> _Request_: Edit the data between the lines holding "Is there a majority slice in this chart?" and "To the nearest percent, what portion", inclusive, so that "nearest" becomes "closest" and nothing else changes. Return only those lines.

(Chart analysis data)
^^^^

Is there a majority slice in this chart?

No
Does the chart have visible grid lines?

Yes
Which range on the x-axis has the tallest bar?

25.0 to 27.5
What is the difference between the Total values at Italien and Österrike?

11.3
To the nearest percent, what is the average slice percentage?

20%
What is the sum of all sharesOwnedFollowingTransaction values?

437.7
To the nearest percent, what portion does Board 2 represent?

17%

^^^^

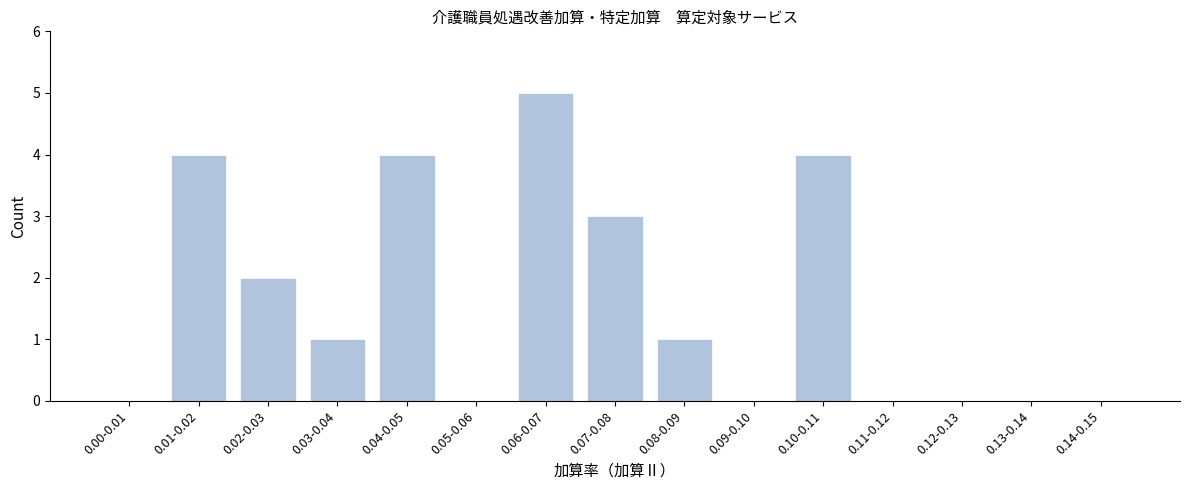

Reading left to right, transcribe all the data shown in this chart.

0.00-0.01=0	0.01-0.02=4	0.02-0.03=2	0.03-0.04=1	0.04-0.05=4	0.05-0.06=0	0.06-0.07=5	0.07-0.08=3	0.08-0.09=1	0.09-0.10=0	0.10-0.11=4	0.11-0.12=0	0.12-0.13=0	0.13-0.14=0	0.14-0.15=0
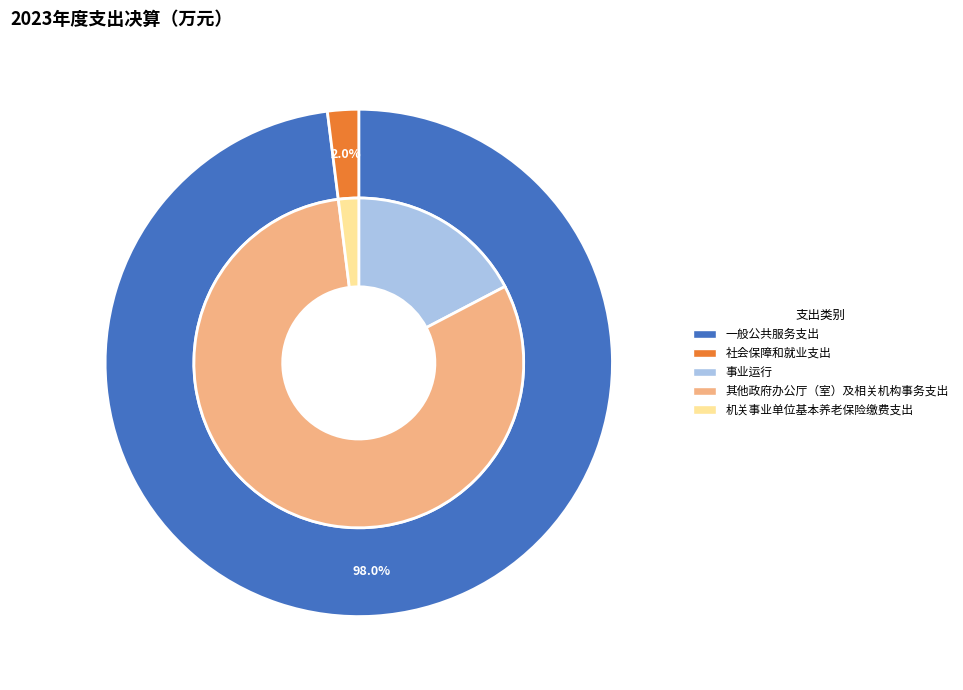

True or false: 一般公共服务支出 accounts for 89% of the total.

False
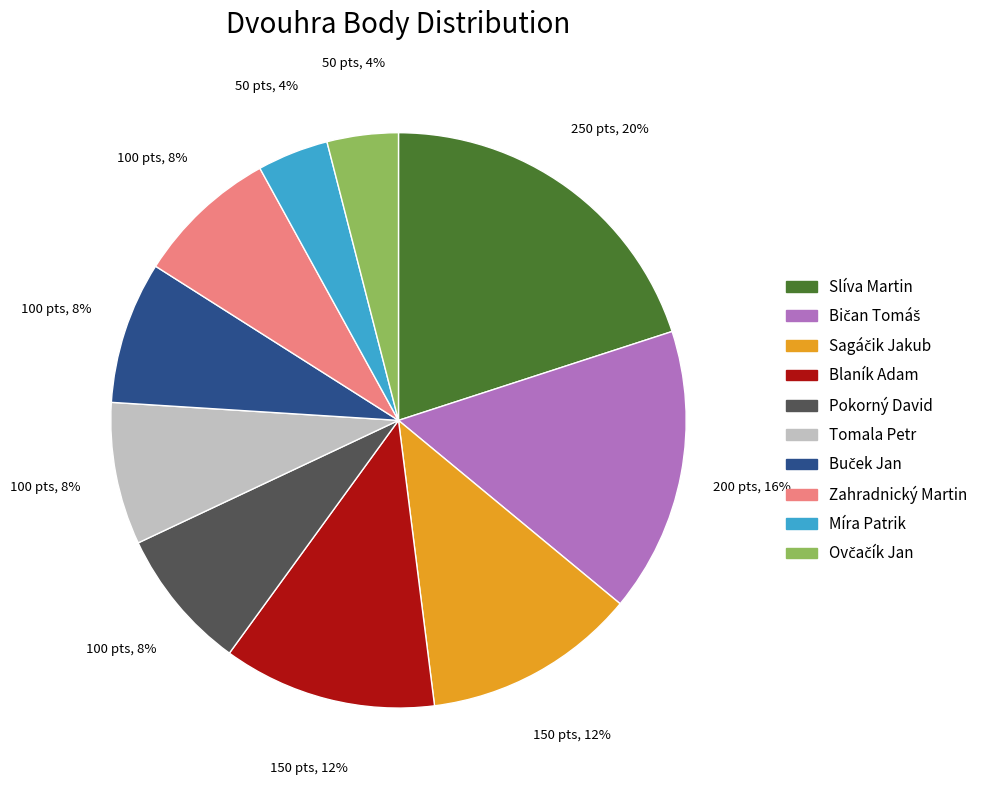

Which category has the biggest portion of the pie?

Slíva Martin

^^^^

> _Finished exercise_:
Is there a majority slice in this chart?

No
Does the chart have visible grid lines?

Yes
Which range on the x-axis has the tallest bar?

25.0 to 27.5
What is the difference between the Total values at Italien and Österrike?

11.3
To the closest percent, what is the average slice percentage?

20%
What is the sum of all sharesOwnedFollowingTransaction values?

437.7
To the closest percent, what portion does Board 2 represent?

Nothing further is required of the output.